The problem statement from Slovenia reads as follows (link here): Quote: You start with three boxes, each of which contain some number of marbles. At any step, you can double the number of marbles in some box by removing the marbles required to double it from some other box. Show that after a finite number of steps of this form, we can force some box to be empty. I spent this morning trying to tackle this problem and came up with this solution.

I have only seen the second part of this problem now, but I believe the answer is no. Edit: Well the solution here is pretty easy. Take any configuration where the sum is odd. Then the final configuration must be 0 0 (odd number), but that's impossible to reach.

A simple starting configuration, with forced moves, is $(1,1,1)$, from which we may only derive $(0,2,1)$, then $(0,1,2)$, then $(0,2,1)$ again, and we cycle between these last two states.

Yongyi781 wrote: Furthermore, we will always have enough marbles in the third box because the first box will hold at most $i_1+i_2$ marbles at the end, so we will have to take at most $i_2\leq i_3$ marbles from the third box. No, consider (13,37,42) --> (26,37,29) --> (52, 11, 29), but 52>13+37=50. In fact, what actually happens is that the sum in the second decreases by at least $i_2-i_1$, whereas the sum in the first increase by no more than $2i_2-i_1$, so the net increase in the sum of the first 2 is at most $i_2$.

This is exactly like USAMTS number 5...

http://www.usamts.org/Solutions/Solutions_23_1.pdf

A really nice that I saw as an example in the book here http://www.artofproblemsolving.com/Forum/viewtopic.php?f=721&p=3573948#p3573948 Example 7 of Chapter 1

Peter cannot transfer all his money into one account. Consider the case when the total amount of money is odd, the final move to transfer it to the final account clearly cannot be double, contradiction. WLOG let the three accounts in the bank be "$Evan$", "$Sheldon$" and "$Fish$" WLOG suppose that $Fish \geq Sheldon \geq Evan$ we claim that we can always operate such that $min{ Evan, Sheldon, Fish}$ Decreases (monovariant). Write $Sheldon$ in terms of $Evan$. $Sheldon = Evan( X_1 +2X_2 +....... 2^kX_k) + r $ such that $Evan < r$ and for all $X_k$, $X_k= 0 or 1$. Note that Sheldon can give Evan* power of two to Evan at every turn( working up from $1,2,4,...2^k$). Say Sheldon has $X_k=0$, then Fish can give $Evan(2^kX_k)$ to Evan. This will ensure that Sheldon will become reduced to r. Note now, $ min{ Evan, Sheldon, Fish}=r < Evan$ Now repeat this process until it terminates: When the min is 0, sp we are done.
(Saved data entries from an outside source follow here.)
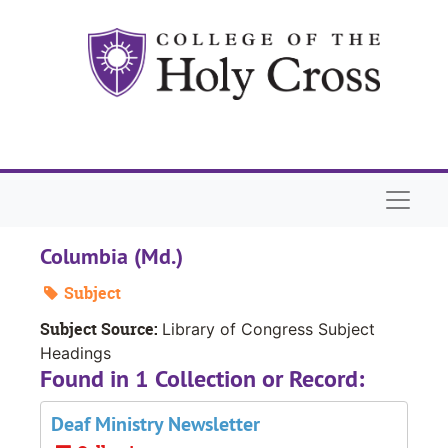
Skip to main content
Naviga
Columbia (Md.)
Subject
Subject Source:
Library of Congress Subject
Headings
Found in 1 Collection or Record:
Deaf Ministry Newsletter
Solved with nukelauncher and islander7. Solution (a) Without loss of generality the accounts contain \(a<b<c\) dollars. I will show we can perform some moves to obtain an account with strictly fewer than \(a\) dollars. Write \(b=ab'+r_1\) and \(c=ac'+r_2\), with \(0\le r_1,r_2<a\). Let \(b'=(\overline{1b_{k-1}b_{k-2}\ldots b_0})_2\) in binary. Iterating over \(i=0,1,\ldots,k-1\), perform the following: If \(b_i=1\) then transfer money from the second account to the first account, doubling \(a\) and removing the \(b_i\) bit from \(b'\). If \(b_i=0\) then transfer money from the third account to the first account, doubling \(a\). At the end the first account contains \(2^ka\) dollars and the second account contains \(2^ka+r_1\) dollars, so transferring money from the second account to the first account leaves the second account with \(r_1<a\) liters. Solution (b) Peter can't always transfer his money into one account: if we start with at least two nonzero balances and the sum of the three balances is odd, then observe that at the end of every move, the recipient balance must be even. But the final position includes a single nonzero balance that is odd.
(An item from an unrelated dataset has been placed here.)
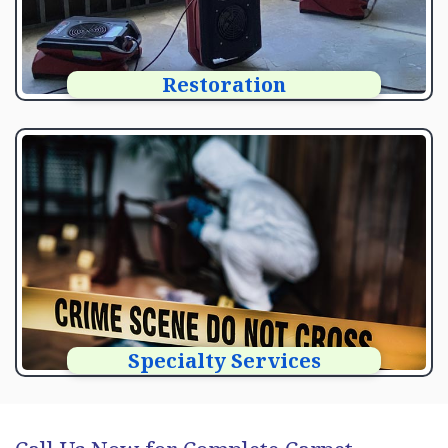
Restoration
Specialty Services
Can someone please explain the line with example? I didn't understand this line, $$\textbf{"He is only allowed to transfer money from one account to another so that the amount of money in the latter is doubled."}$$

@above This means that if $a \geq b$, then the bank accounts $(a,b)$ can become $(a-b,2b)$.

Apologies for double post. One detail not to miss is that we have to justify why the process leaves the largest bank account non-negative. This is true because the last move is from the second account, making the second account reduce more than the third account ($2^n > 2^{n-1} + 2^{n-2} + \cdots + 1$). But the second account remains non-negative, so the third account will also be non-negative.